Wednesday, March 3, 2010
Things seem to be moving along fairly well with the divorce. My husband and I have been getting along somewhat better as we begin to separate things out day-by-day. A friend who was divorced fairly recently and has a daughter told me once we finalize things, we will be able to get along better. Now is the tough part.
I am hopeful that will happen.
I have a Parenting Class tonight for 4 hours and mediation Thursday morning.
The issues that I need to practice acceptance on are in protecting my children. I don't know how to do that because I am hyper-sensitive about that. I don't see how I can accept unacceptable circumstances for them. I don't have a lot of peace around that because my husband has not shown behavior that leads me to believe my children are safe around him emotionally or physically.

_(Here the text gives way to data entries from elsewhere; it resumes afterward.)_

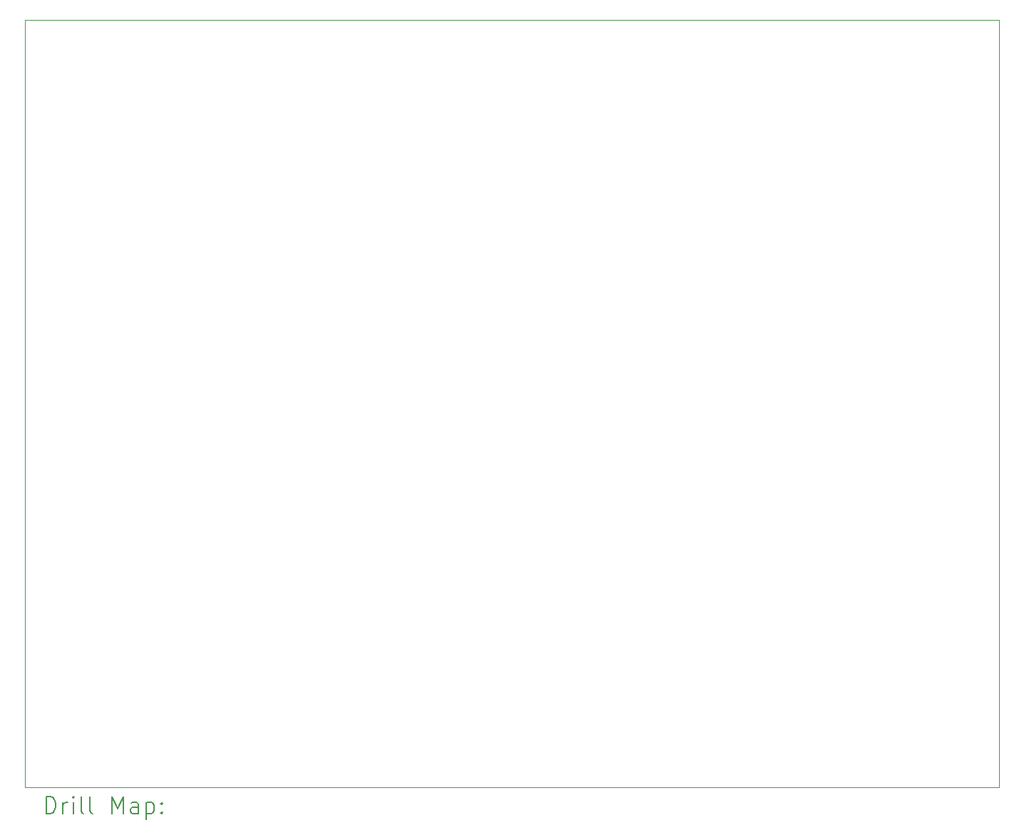
<source format=gbr>
%TF.GenerationSoftware,KiCad,Pcbnew,(6.0.7)*%
%TF.CreationDate,2022-11-13T23:25:29+01:00*%
%TF.ProjectId,cncBord4sdo,636e6342-6f72-4643-9473-646f2e6b6963,rev?*%
%TF.SameCoordinates,Original*%
%TF.FileFunction,Drillmap*%
%TF.FilePolarity,Positive*%
%FSLAX45Y45*%
G04 Gerber Fmt 4.5, Leading zero omitted, Abs format (unit mm)*
G04 Created by KiCad (PCBNEW (6.0.7)) date 2022-11-13 23:25:29*
%MOMM*%
%LPD*%
G01*
G04 APERTURE LIST*
%ADD10C,0.100000*%
%ADD11C,0.200000*%
G04 APERTURE END LIST*
D10*
X12700000Y-6129000D02*
X12700000Y-15240000D01*
X12700000Y-15240000D02*
X24271000Y-15240000D01*
X12700000Y-6129000D02*
X24271000Y-6129000D01*
X24271000Y-6129000D02*
X24271000Y-15240000D01*
D11*
X12952619Y-15555476D02*
X12952619Y-15355476D01*
X13000238Y-15355476D01*
X13028809Y-15365000D01*
X13047857Y-15384048D01*
X13057381Y-15403095D01*
X13066905Y-15441190D01*
X13066905Y-15469762D01*
X13057381Y-15507857D01*
X13047857Y-15526905D01*
X13028809Y-15545952D01*
X13000238Y-15555476D01*
X12952619Y-15555476D01*
X13152619Y-15555476D02*
X13152619Y-15422143D01*
X13152619Y-15460238D02*
X13162143Y-15441190D01*
X13171667Y-15431667D01*
X13190714Y-15422143D01*
X13209762Y-15422143D01*
X13276428Y-15555476D02*
X13276428Y-15422143D01*
X13276428Y-15355476D02*
X13266905Y-15365000D01*
X13276428Y-15374524D01*
X13285952Y-15365000D01*
X13276428Y-15355476D01*
X13276428Y-15374524D01*
X13400238Y-15555476D02*
X13381190Y-15545952D01*
X13371667Y-15526905D01*
X13371667Y-15355476D01*
X13505000Y-15555476D02*
X13485952Y-15545952D01*
X13476428Y-15526905D01*
X13476428Y-15355476D01*
X13733571Y-15555476D02*
X13733571Y-15355476D01*
X13800238Y-15498333D01*
X13866905Y-15355476D01*
X13866905Y-15555476D01*
X14047857Y-15555476D02*
X14047857Y-15450714D01*
X14038333Y-15431667D01*
X14019286Y-15422143D01*
X13981190Y-15422143D01*
X13962143Y-15431667D01*
X14047857Y-15545952D02*
X14028809Y-15555476D01*
X13981190Y-15555476D01*
X13962143Y-15545952D01*
X13952619Y-15526905D01*
X13952619Y-15507857D01*
X13962143Y-15488809D01*
X13981190Y-15479286D01*
X14028809Y-15479286D01*
X14047857Y-15469762D01*
X14143095Y-15422143D02*
X14143095Y-15622143D01*
X14143095Y-15431667D02*
X14162143Y-15422143D01*
X14200238Y-15422143D01*
X14219286Y-15431667D01*
X14228809Y-15441190D01*
X14238333Y-15460238D01*
X14238333Y-15517381D01*
X14228809Y-15536428D01*
X14219286Y-15545952D01*
X14200238Y-15555476D01*
X14162143Y-15555476D01*
X14143095Y-15545952D01*
X14324048Y-15536428D02*
X14333571Y-15545952D01*
X14324048Y-15555476D01*
X14314524Y-15545952D01*
X14324048Y-15536428D01*
X14324048Y-15555476D01*
X14324048Y-15431667D02*
X14333571Y-15441190D01*
X14324048Y-15450714D01*
X14314524Y-15441190D01*
X14324048Y-15431667D01*
X14324048Y-15450714D01*
M02*

</source>
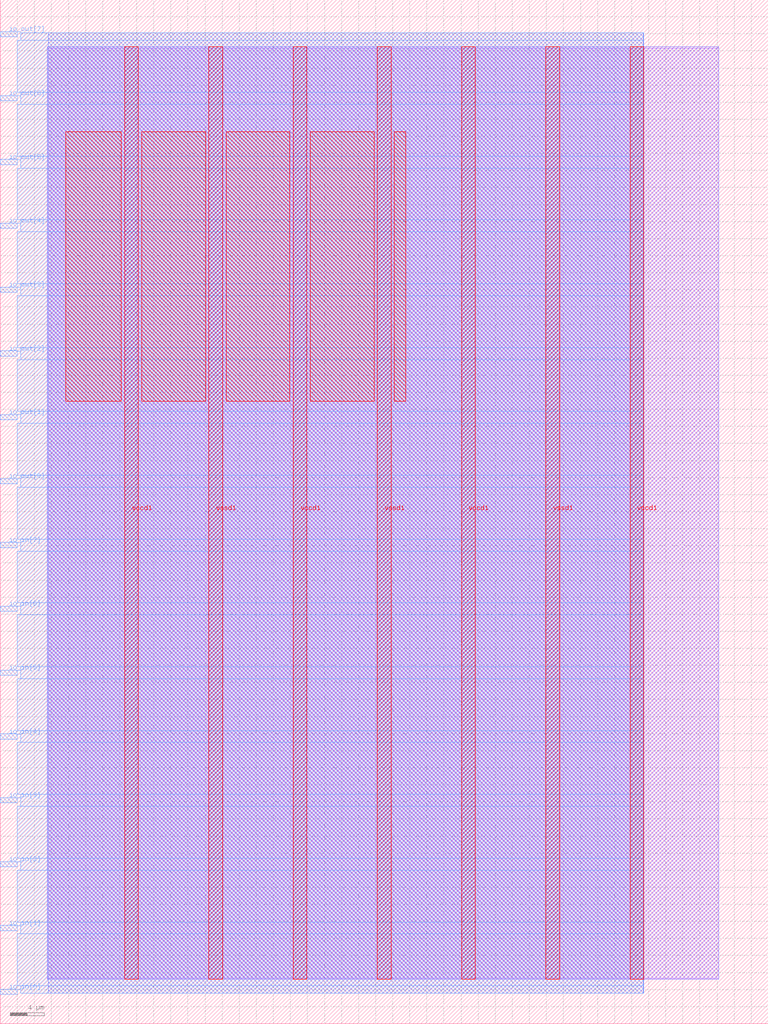
<source format=lef>
VERSION 5.7 ;
  NOWIREEXTENSIONATPIN ON ;
  DIVIDERCHAR "/" ;
  BUSBITCHARS "[]" ;
MACRO azdle_binary_clock
  CLASS BLOCK ;
  FOREIGN azdle_binary_clock ;
  ORIGIN 0.000 0.000 ;
  SIZE 90.000 BY 120.000 ;
  PIN io_in[0]
    DIRECTION INPUT ;
    USE SIGNAL ;
    PORT
      LAYER met3 ;
        RECT 0.000 3.440 2.000 4.040 ;
    END
  END io_in[0]
  PIN io_in[1]
    DIRECTION INPUT ;
    USE SIGNAL ;
    PORT
      LAYER met3 ;
        RECT 0.000 10.920 2.000 11.520 ;
    END
  END io_in[1]
  PIN io_in[2]
    DIRECTION INPUT ;
    USE SIGNAL ;
    PORT
      LAYER met3 ;
        RECT 0.000 18.400 2.000 19.000 ;
    END
  END io_in[2]
  PIN io_in[3]
    DIRECTION INPUT ;
    USE SIGNAL ;
    PORT
      LAYER met3 ;
        RECT 0.000 25.880 2.000 26.480 ;
    END
  END io_in[3]
  PIN io_in[4]
    DIRECTION INPUT ;
    USE SIGNAL ;
    PORT
      LAYER met3 ;
        RECT 0.000 33.360 2.000 33.960 ;
    END
  END io_in[4]
  PIN io_in[5]
    DIRECTION INPUT ;
    USE SIGNAL ;
    PORT
      LAYER met3 ;
        RECT 0.000 40.840 2.000 41.440 ;
    END
  END io_in[5]
  PIN io_in[6]
    DIRECTION INPUT ;
    USE SIGNAL ;
    PORT
      LAYER met3 ;
        RECT 0.000 48.320 2.000 48.920 ;
    END
  END io_in[6]
  PIN io_in[7]
    DIRECTION INPUT ;
    USE SIGNAL ;
    PORT
      LAYER met3 ;
        RECT 0.000 55.800 2.000 56.400 ;
    END
  END io_in[7]
  PIN io_out[0]
    DIRECTION OUTPUT TRISTATE ;
    USE SIGNAL ;
    PORT
      LAYER met3 ;
        RECT 0.000 63.280 2.000 63.880 ;
    END
  END io_out[0]
  PIN io_out[1]
    DIRECTION OUTPUT TRISTATE ;
    USE SIGNAL ;
    PORT
      LAYER met3 ;
        RECT 0.000 70.760 2.000 71.360 ;
    END
  END io_out[1]
  PIN io_out[2]
    DIRECTION OUTPUT TRISTATE ;
    USE SIGNAL ;
    PORT
      LAYER met3 ;
        RECT 0.000 78.240 2.000 78.840 ;
    END
  END io_out[2]
  PIN io_out[3]
    DIRECTION OUTPUT TRISTATE ;
    USE SIGNAL ;
    PORT
      LAYER met3 ;
        RECT 0.000 85.720 2.000 86.320 ;
    END
  END io_out[3]
  PIN io_out[4]
    DIRECTION OUTPUT TRISTATE ;
    USE SIGNAL ;
    PORT
      LAYER met3 ;
        RECT 0.000 93.200 2.000 93.800 ;
    END
  END io_out[4]
  PIN io_out[5]
    DIRECTION OUTPUT TRISTATE ;
    USE SIGNAL ;
    PORT
      LAYER met3 ;
        RECT 0.000 100.680 2.000 101.280 ;
    END
  END io_out[5]
  PIN io_out[6]
    DIRECTION OUTPUT TRISTATE ;
    USE SIGNAL ;
    PORT
      LAYER met3 ;
        RECT 0.000 108.160 2.000 108.760 ;
    END
  END io_out[6]
  PIN io_out[7]
    DIRECTION OUTPUT TRISTATE ;
    USE SIGNAL ;
    PORT
      LAYER met3 ;
        RECT 0.000 115.640 2.000 116.240 ;
    END
  END io_out[7]
  PIN vccd1
    DIRECTION INOUT ;
    USE POWER ;
    PORT
      LAYER met4 ;
        RECT 14.590 5.200 16.190 114.480 ;
    END
    PORT
      LAYER met4 ;
        RECT 34.330 5.200 35.930 114.480 ;
    END
    PORT
      LAYER met4 ;
        RECT 54.070 5.200 55.670 114.480 ;
    END
    PORT
      LAYER met4 ;
        RECT 73.810 5.200 75.410 114.480 ;
    END
  END vccd1
  PIN vssd1
    DIRECTION INOUT ;
    USE GROUND ;
    PORT
      LAYER met4 ;
        RECT 24.460 5.200 26.060 114.480 ;
    END
    PORT
      LAYER met4 ;
        RECT 44.200 5.200 45.800 114.480 ;
    END
    PORT
      LAYER met4 ;
        RECT 63.940 5.200 65.540 114.480 ;
    END
  END vssd1
  OBS
      LAYER li1 ;
        RECT 5.520 5.355 84.180 114.325 ;
      LAYER met1 ;
        RECT 5.520 5.200 84.180 114.480 ;
      LAYER met2 ;
        RECT 5.620 3.555 75.380 116.125 ;
      LAYER met3 ;
        RECT 2.400 115.240 75.400 116.105 ;
        RECT 2.000 109.160 75.400 115.240 ;
        RECT 2.400 107.760 75.400 109.160 ;
        RECT 2.000 101.680 75.400 107.760 ;
        RECT 2.400 100.280 75.400 101.680 ;
        RECT 2.000 94.200 75.400 100.280 ;
        RECT 2.400 92.800 75.400 94.200 ;
        RECT 2.000 86.720 75.400 92.800 ;
        RECT 2.400 85.320 75.400 86.720 ;
        RECT 2.000 79.240 75.400 85.320 ;
        RECT 2.400 77.840 75.400 79.240 ;
        RECT 2.000 71.760 75.400 77.840 ;
        RECT 2.400 70.360 75.400 71.760 ;
        RECT 2.000 64.280 75.400 70.360 ;
        RECT 2.400 62.880 75.400 64.280 ;
        RECT 2.000 56.800 75.400 62.880 ;
        RECT 2.400 55.400 75.400 56.800 ;
        RECT 2.000 49.320 75.400 55.400 ;
        RECT 2.400 47.920 75.400 49.320 ;
        RECT 2.000 41.840 75.400 47.920 ;
        RECT 2.400 40.440 75.400 41.840 ;
        RECT 2.000 34.360 75.400 40.440 ;
        RECT 2.400 32.960 75.400 34.360 ;
        RECT 2.000 26.880 75.400 32.960 ;
        RECT 2.400 25.480 75.400 26.880 ;
        RECT 2.000 19.400 75.400 25.480 ;
        RECT 2.400 18.000 75.400 19.400 ;
        RECT 2.000 11.920 75.400 18.000 ;
        RECT 2.400 10.520 75.400 11.920 ;
        RECT 2.000 4.440 75.400 10.520 ;
        RECT 2.400 3.575 75.400 4.440 ;
      LAYER met4 ;
        RECT 7.655 72.935 14.190 104.545 ;
        RECT 16.590 72.935 24.060 104.545 ;
        RECT 26.460 72.935 33.930 104.545 ;
        RECT 36.330 72.935 43.800 104.545 ;
        RECT 46.200 72.935 47.545 104.545 ;
  END
END azdle_binary_clock
END LIBRARY


</source>
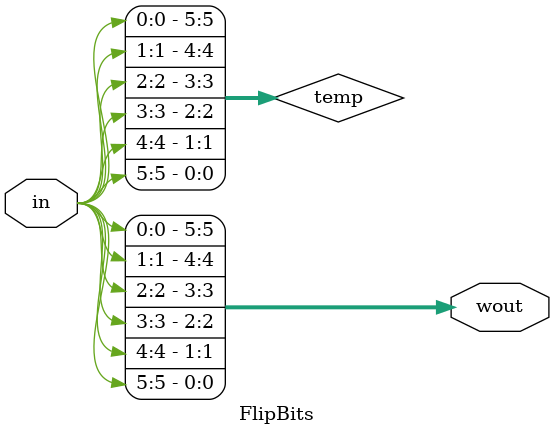
<source format=v>
`timescale 1ns / 1ps
module FlipBits(
    input[5:0] in,
	 //input clk,
	 //input rst,
    output [5:0] wout
    );


wire[5:0] temp;

assign temp[5] = in[0];
assign temp[4] = in[1];
assign temp[3] = in[2];
assign temp[2] = in[3];
assign temp[1] = in[4];
assign temp[0] = in[5];

assign wout = temp;

/*
reg [5:0] n,state,temp_o;
wire [5:0] w_o;
wire innie;
assign w_o = temp_o;
reg i;
assign innie=i;

reg[5:0] out;
assign wout = out;


always @(posedge clk) begin
	if(rst) begin
		state<=0;
		end
		
	else begin
	
		case(state)
		0: begin
			n<=0;
			state<=1;
			temp_o<=0;
			end
		1: begin
			state<=(n<6)? 2:4;
			end
		2: begin
			temp_o[n]<=in[n];
			n<=n+1;
			state<=3;
			end
		3: begin
			state<=1;
			end
		4: begin
			out<=w_o;
			state<=4;
			end
		
		endcase
	end
end	*/		
endmodule

</source>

This morning, he called me to let me know his dad would be joining him when he picked up the kids. He only has them for a 3-hour slot, but I find myself aggitated and worried. My father-in-law is not someone I want my children around. He is a mean and abusive man.
We texted back and forth after a curt phone conversation and I am trying to let it go.
My husband wants the kids to see his dad. I believe that is only because he thinks he will get something financially out of it, which he actually pretty much said over the phone.
The bottom line is I don't have any control over the situation. Unless a judge rules that his dad can not see the kids, my husband can make that choice during his time with the kids.
I told him how I feel about it. I have been telling him for at least 3 years. He does not care what I think about it. He is going to do what he wants to do.
The sad thing is that I was in a fantastic mood this morning - until I spoke to my husband. I let that ruin my mood.
I need to stop doing that, whether it is by not talking to him or just not getting so upset. I still take a lot of things personally.